* [SUPPLIED DATA]
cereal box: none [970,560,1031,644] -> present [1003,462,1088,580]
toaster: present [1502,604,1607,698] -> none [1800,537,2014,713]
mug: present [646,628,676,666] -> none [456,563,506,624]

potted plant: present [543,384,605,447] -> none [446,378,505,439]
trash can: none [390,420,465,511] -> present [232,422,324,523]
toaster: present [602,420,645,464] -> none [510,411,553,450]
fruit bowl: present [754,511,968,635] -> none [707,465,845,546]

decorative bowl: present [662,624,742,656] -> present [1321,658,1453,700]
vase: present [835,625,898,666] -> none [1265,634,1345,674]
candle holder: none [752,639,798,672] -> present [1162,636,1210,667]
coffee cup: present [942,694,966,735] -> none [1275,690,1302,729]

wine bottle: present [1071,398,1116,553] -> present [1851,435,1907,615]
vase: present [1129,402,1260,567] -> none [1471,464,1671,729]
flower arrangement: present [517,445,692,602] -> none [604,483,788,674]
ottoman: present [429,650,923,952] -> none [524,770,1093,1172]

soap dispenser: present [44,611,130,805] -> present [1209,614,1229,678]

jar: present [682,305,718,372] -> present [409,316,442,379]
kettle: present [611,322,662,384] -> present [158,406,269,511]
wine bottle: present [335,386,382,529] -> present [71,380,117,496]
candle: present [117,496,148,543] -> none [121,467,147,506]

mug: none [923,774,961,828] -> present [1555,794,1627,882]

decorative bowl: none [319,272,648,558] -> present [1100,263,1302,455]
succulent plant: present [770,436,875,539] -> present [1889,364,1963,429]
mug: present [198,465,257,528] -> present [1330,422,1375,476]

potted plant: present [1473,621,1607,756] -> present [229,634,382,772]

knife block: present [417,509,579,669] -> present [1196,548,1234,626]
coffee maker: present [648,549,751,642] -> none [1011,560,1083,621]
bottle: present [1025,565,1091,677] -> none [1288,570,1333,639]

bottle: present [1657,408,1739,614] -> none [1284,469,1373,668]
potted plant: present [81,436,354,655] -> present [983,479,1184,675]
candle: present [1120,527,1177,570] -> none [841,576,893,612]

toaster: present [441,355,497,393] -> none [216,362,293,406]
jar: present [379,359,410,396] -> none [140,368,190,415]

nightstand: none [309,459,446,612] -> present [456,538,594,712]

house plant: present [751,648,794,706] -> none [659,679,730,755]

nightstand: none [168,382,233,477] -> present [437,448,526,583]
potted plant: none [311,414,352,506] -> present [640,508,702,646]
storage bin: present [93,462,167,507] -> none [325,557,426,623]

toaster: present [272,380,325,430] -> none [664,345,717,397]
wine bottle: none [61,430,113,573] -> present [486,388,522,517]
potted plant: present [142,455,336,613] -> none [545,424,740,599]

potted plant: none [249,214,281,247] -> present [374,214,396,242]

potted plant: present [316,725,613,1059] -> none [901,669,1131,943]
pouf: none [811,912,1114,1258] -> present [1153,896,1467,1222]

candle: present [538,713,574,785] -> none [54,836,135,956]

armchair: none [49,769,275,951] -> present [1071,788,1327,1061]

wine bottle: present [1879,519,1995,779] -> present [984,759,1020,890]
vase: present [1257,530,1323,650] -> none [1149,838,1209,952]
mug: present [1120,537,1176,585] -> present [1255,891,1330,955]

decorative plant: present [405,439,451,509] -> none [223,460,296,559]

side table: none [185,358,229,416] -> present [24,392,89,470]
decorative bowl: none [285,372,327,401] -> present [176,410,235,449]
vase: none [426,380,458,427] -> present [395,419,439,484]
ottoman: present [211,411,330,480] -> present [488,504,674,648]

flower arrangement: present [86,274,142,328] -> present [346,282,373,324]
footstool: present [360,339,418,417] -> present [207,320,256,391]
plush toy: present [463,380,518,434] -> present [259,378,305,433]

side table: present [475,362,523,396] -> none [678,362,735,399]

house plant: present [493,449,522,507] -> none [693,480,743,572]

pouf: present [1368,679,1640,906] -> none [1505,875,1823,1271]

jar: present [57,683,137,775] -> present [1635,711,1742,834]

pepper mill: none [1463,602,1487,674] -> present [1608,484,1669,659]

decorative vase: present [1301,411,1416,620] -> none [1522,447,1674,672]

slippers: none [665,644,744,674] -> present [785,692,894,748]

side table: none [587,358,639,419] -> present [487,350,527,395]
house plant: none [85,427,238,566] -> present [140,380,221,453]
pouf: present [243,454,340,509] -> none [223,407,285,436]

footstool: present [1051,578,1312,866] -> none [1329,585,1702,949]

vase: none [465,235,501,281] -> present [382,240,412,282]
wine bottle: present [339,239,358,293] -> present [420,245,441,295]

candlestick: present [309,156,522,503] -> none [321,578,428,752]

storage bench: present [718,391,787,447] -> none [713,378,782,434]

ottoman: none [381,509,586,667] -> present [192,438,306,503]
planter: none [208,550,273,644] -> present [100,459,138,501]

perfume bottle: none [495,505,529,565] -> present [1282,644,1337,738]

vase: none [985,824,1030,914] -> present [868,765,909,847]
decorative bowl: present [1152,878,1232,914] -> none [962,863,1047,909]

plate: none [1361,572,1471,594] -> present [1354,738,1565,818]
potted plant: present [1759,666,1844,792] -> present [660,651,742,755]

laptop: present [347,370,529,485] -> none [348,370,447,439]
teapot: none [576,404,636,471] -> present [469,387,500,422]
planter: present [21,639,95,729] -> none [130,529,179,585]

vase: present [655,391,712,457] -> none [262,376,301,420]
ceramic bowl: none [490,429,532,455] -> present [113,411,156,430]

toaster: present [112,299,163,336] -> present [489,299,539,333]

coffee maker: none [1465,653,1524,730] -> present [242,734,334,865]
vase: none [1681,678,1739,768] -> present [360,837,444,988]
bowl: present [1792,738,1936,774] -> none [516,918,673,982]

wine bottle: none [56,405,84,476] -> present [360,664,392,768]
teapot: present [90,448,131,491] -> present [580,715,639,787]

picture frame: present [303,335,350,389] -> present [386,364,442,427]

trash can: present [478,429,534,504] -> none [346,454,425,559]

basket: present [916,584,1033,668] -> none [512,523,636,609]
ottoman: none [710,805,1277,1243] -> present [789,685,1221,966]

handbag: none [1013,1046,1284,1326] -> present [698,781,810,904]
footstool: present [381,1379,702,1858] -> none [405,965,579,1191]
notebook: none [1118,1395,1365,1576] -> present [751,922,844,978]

* [WHAT IS NEEDED] From the records above, reproduce exactly the lines from the one with "pouf: none [811,912,1114,1258]" to the one with "slippers: none [665,644,744,674]", both included, and no others.

* [YOUR RESPONSE]
pouf: none [811,912,1114,1258] -> present [1153,896,1467,1222]

candle: present [538,713,574,785] -> none [54,836,135,956]

armchair: none [49,769,275,951] -> present [1071,788,1327,1061]

wine bottle: present [1879,519,1995,779] -> present [984,759,1020,890]
vase: present [1257,530,1323,650] -> none [1149,838,1209,952]
mug: present [1120,537,1176,585] -> present [1255,891,1330,955]

decorative plant: present [405,439,451,509] -> none [223,460,296,559]

side table: none [185,358,229,416] -> present [24,392,89,470]
decorative bowl: none [285,372,327,401] -> present [176,410,235,449]
vase: none [426,380,458,427] -> present [395,419,439,484]
ottoman: present [211,411,330,480] -> present [488,504,674,648]

flower arrangement: present [86,274,142,328] -> present [346,282,373,324]
footstool: present [360,339,418,417] -> present [207,320,256,391]
plush toy: present [463,380,518,434] -> present [259,378,305,433]

side table: present [475,362,523,396] -> none [678,362,735,399]

house plant: present [493,449,522,507] -> none [693,480,743,572]

pouf: present [1368,679,1640,906] -> none [1505,875,1823,1271]

jar: present [57,683,137,775] -> present [1635,711,1742,834]

pepper mill: none [1463,602,1487,674] -> present [1608,484,1669,659]

decorative vase: present [1301,411,1416,620] -> none [1522,447,1674,672]

slippers: none [665,644,744,674] -> present [785,692,894,748]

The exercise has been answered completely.